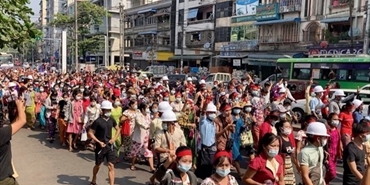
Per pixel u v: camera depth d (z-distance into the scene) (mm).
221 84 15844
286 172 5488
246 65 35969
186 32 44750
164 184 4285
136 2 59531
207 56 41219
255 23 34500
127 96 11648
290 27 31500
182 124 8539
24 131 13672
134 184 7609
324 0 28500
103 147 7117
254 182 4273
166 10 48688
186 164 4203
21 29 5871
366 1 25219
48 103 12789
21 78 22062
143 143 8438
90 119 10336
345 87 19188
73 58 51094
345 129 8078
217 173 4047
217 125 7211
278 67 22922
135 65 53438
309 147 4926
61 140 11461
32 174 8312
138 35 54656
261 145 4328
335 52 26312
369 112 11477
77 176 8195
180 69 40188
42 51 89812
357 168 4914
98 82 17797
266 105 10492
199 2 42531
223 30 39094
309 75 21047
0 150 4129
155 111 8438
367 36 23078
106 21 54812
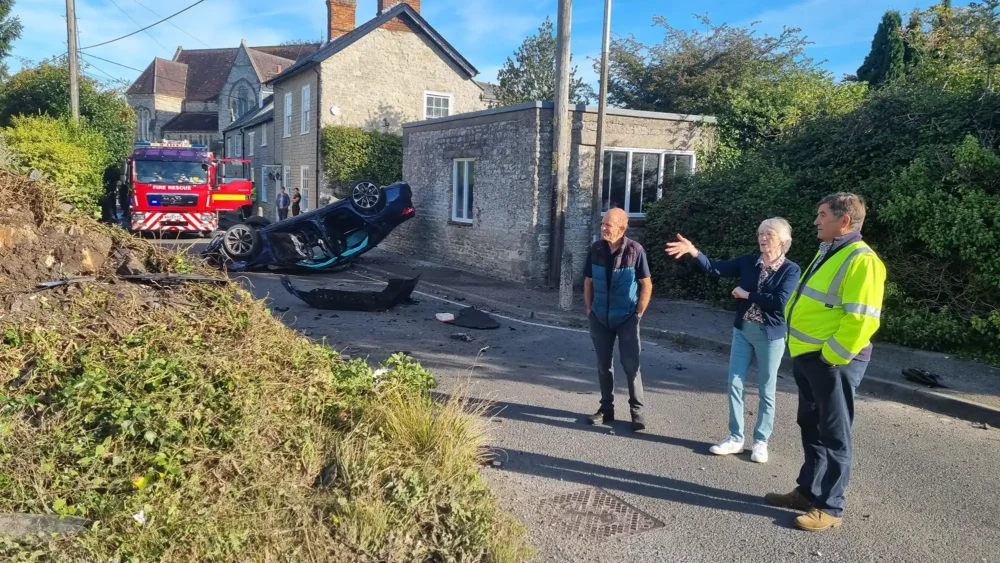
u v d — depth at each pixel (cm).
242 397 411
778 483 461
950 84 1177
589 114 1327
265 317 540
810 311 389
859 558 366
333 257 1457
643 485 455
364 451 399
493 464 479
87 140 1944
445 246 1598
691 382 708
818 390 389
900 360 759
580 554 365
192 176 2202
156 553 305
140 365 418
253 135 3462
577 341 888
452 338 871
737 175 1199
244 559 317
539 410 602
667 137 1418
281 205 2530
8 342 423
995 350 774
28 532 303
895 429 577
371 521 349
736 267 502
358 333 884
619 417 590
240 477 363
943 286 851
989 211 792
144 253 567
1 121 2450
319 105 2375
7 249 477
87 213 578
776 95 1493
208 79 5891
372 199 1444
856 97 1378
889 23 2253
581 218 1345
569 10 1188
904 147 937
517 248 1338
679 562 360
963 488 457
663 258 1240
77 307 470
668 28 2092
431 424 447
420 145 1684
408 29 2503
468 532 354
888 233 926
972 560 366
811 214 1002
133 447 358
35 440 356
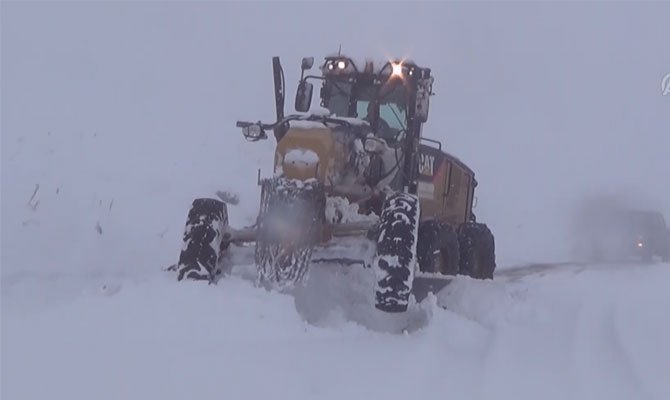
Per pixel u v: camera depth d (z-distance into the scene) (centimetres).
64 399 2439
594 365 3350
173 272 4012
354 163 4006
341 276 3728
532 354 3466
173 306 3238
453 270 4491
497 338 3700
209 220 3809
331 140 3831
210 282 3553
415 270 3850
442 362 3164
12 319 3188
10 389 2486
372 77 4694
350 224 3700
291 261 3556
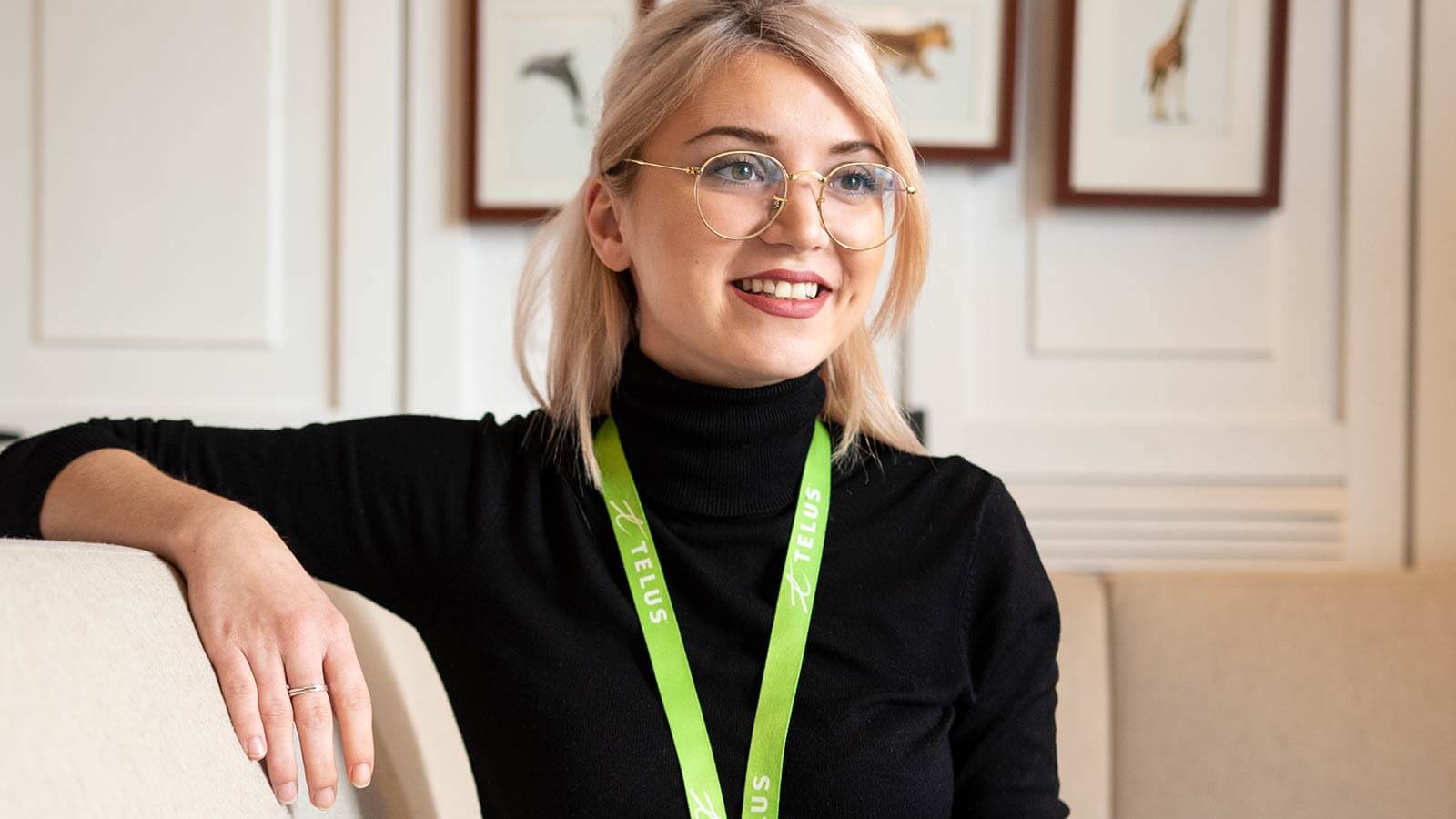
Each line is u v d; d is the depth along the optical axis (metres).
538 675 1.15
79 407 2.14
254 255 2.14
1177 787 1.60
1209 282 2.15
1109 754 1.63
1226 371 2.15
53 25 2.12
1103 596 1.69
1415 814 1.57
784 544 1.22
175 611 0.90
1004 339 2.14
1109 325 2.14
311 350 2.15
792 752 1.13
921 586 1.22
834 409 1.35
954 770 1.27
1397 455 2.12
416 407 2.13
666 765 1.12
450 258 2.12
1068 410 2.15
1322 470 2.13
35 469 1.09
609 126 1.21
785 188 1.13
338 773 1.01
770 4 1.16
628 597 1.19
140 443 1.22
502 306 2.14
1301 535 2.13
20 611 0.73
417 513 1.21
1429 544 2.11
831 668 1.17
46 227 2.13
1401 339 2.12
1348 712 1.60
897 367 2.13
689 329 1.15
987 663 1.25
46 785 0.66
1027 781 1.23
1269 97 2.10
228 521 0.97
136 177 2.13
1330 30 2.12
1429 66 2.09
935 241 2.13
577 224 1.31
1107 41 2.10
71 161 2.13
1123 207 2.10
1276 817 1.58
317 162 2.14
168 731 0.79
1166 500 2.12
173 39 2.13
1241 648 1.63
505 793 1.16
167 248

Activity »
Leave out every picture, and copy exactly the lines above starting at the one holding "217 173 4047" and ending at the one holding "532 354 3466", no more and no less.

Answer section »
217 173 4047
217 125 7211
278 67 22922
135 65 53438
309 147 4926
61 140 11461
32 174 8312
138 35 54656
261 145 4328
335 52 26312
369 112 11477
77 176 8195
180 69 40188
42 51 89812
357 168 4914
98 82 17797
266 105 10492
199 2 42531
223 30 39094
309 75 21047
0 150 4129
155 111 8438
367 36 23078
106 21 54812
u v d — depth at each pixel (cm).
242 397 411
778 483 461
950 84 1177
589 114 1327
265 317 540
810 311 389
859 558 366
333 257 1457
643 485 455
364 451 399
493 464 479
87 140 1944
445 246 1598
691 382 708
818 390 389
900 360 759
580 554 365
192 176 2202
156 553 305
140 365 418
253 135 3462
577 341 888
452 338 871
737 175 1199
244 559 317
539 410 602
667 137 1418
281 205 2530
8 342 423
995 350 774
28 532 303
895 429 577
371 521 349
736 267 502
358 333 884
619 417 590
240 477 363
943 286 851
989 211 792
144 253 567
1 121 2450
319 105 2375
7 249 477
87 213 578
776 95 1493
208 79 5891
372 199 1444
856 97 1378
889 23 2253
581 218 1345
569 10 1188
904 147 937
517 248 1338
679 562 360
963 488 457
663 258 1240
77 307 470
668 28 2092
431 424 447
420 145 1684
408 29 2503
468 532 354
888 233 926
972 560 366
811 214 1002
133 447 358
35 440 356
Per pixel u v: camera depth d (z-distance into the scene) (centimetres).
64 399 2439
594 365 3350
173 272 4012
354 163 4006
341 276 3728
532 354 3466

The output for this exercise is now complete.